As the nation’s leaders start planning baby steps towards normality, Treasury bean counters have calculated the economic cost of the health measures.

Treasury estimates every extra week the current restrictions stay in place costs another $4 billion.

Australian Bureau of Statistics figures released Tuesday also found nearly a third of arts and recreation jobs were lost between mid-March and April.

The economy shed 7.5 per cent of jobs, with wages shrinking by eight per cent.

Food and accommodation workers aged 20 to 29 and over 70 were the hardest hit, with more than 40 per cent of those age groups out of work.

Australia’s economy is forecast to shrink by between 10 and 12 per cent by June, equivalent to $50 billion, Treasurer Josh Frydenberg has confirmed.

But Australia is fortunate in not having had to resort to a full lockdown.

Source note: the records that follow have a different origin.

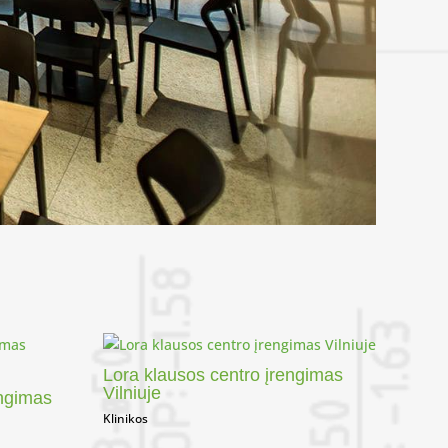
Lora klausos centro įrengimas
Vilniuje
engimas
Klinikos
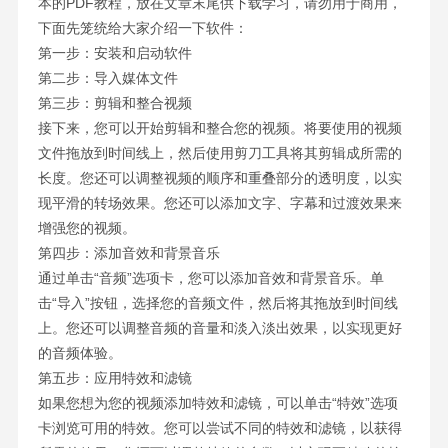
本的PDF教程，放在文章末尾供下载学习，请勿用于商用，
下面先笼统给大家介绍一下软件：
第一步：安装和启动软件
第二步：导入媒体文件
第三步：剪辑和整合视频
接下来，您可以开始剪辑和整合您的视频。将要使用的视频
文件拖放到时间线上，然后使用剪刀工具将其剪辑成所需的
长度。您还可以调整视频的顺序和重叠部分的透明度，以实
现平滑的转场效果。您还可以添加文字、字幕和过渡效果来
增强您的视频。
第四步：添加音效和背景音乐
通过单击“音频”选项卡，您可以添加音效和背景音乐。单
击“导入”按钮，选择您的音频文件，然后将其拖放到时间线
上。您还可以调整音频的音量和淡入淡出效果，以实现更好
的音频体验。
第五步：应用特效和滤镜
如果您想为您的视频添加特效和滤镜，可以单击“特效”选项
卡浏览可用的特效。您可以尝试不同的特效和滤镜，以获得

“Significant sectors of our economy like agriculture, mining and construction have been able to adapt to the new health restrictions and in most cases continue to operate,” he will tell the National Press Club on Tuesday.

Shadow treasurer Jim Chalmers said the Treasury estimates were very confronting.

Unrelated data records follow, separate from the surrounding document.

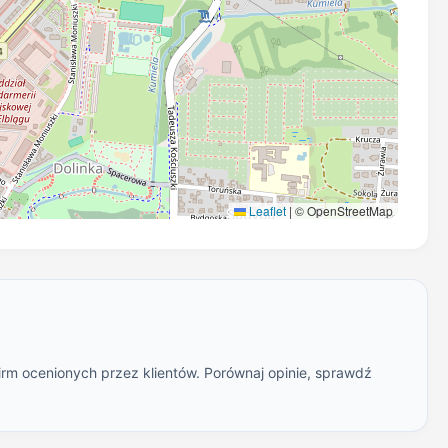
Leaflet
|
© OpenStreetMap
irm ocenionych przez klientów. Porównaj opinie, sprawdź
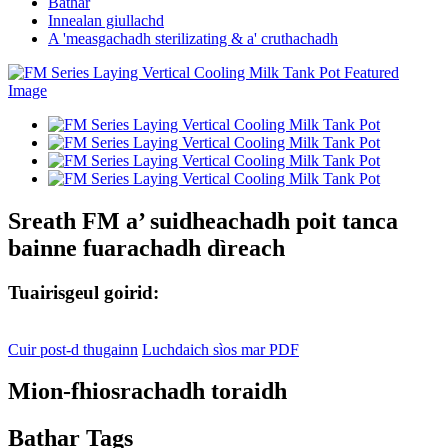
Bathar
Innealan giullachd
A 'measgachadh sterilizating & a' cruthachadh
Sreath FM a’ suidheachadh poit tanca
bainne fuarachadh dìreach
Tuairisgeul goirid:
Cuir post-d thugainn
Luchdaich sìos mar PDF
Mion-fhiosrachadh toraidh
Bathar Tags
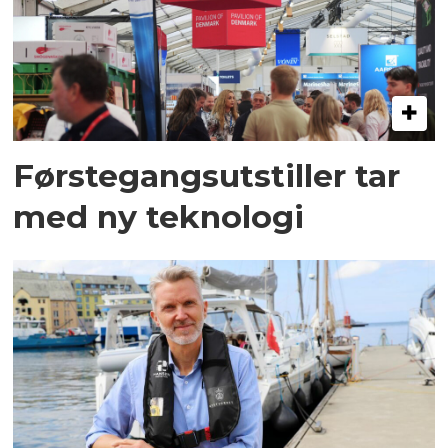
Førstegangsutstiller tar
med ny teknologi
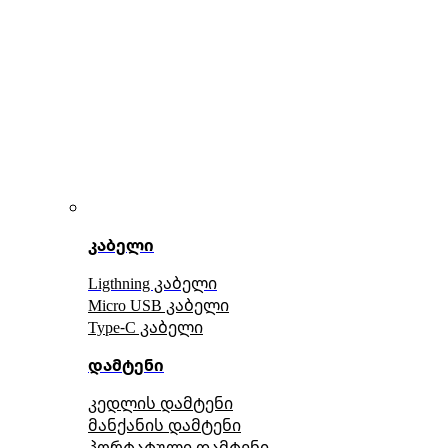
კაბელი
Ligthning კაბელი
Micro USB კაბელი
Type-C კაბელი
დამტენი
კედლის დამტენი
მანქანის დამტენი
პორტატული დამტენი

“The longer that the economy is shut down, the more impact that will have on jobs, livelihoods, living standards and people’s personal finances,” he told ABC TV.

“Every decision-maker in the economy, whether it’s the politicians, the employers, and the workers, have difficult decisions to weigh up.”

Treasury expects the jobless rate to double to 10 per cent by June.

It says the situation would be a lot worse but for the government’s JobKeeper wage subsidy.

The number of jobs advertised more than halved in April, a record monthly drop.

“Notwithstanding Australia’s success to date on the health front, and the unprecedented scale and scope of our economic response, our economic indicators are going to get considerably worse in the period ahead before they get better,” Mr Frydenberg will say.

He believes there is cause for optimism about the future.

The heads of Treasury and the Reserve Bank have told leaders policies to promote economic growth after the health crisis passes must not be business as usual.

But Mr Frydenberg will point to the coalition’s intention to hold fast to its guiding values and principles and say that dynamic, innovative, and open markets are key.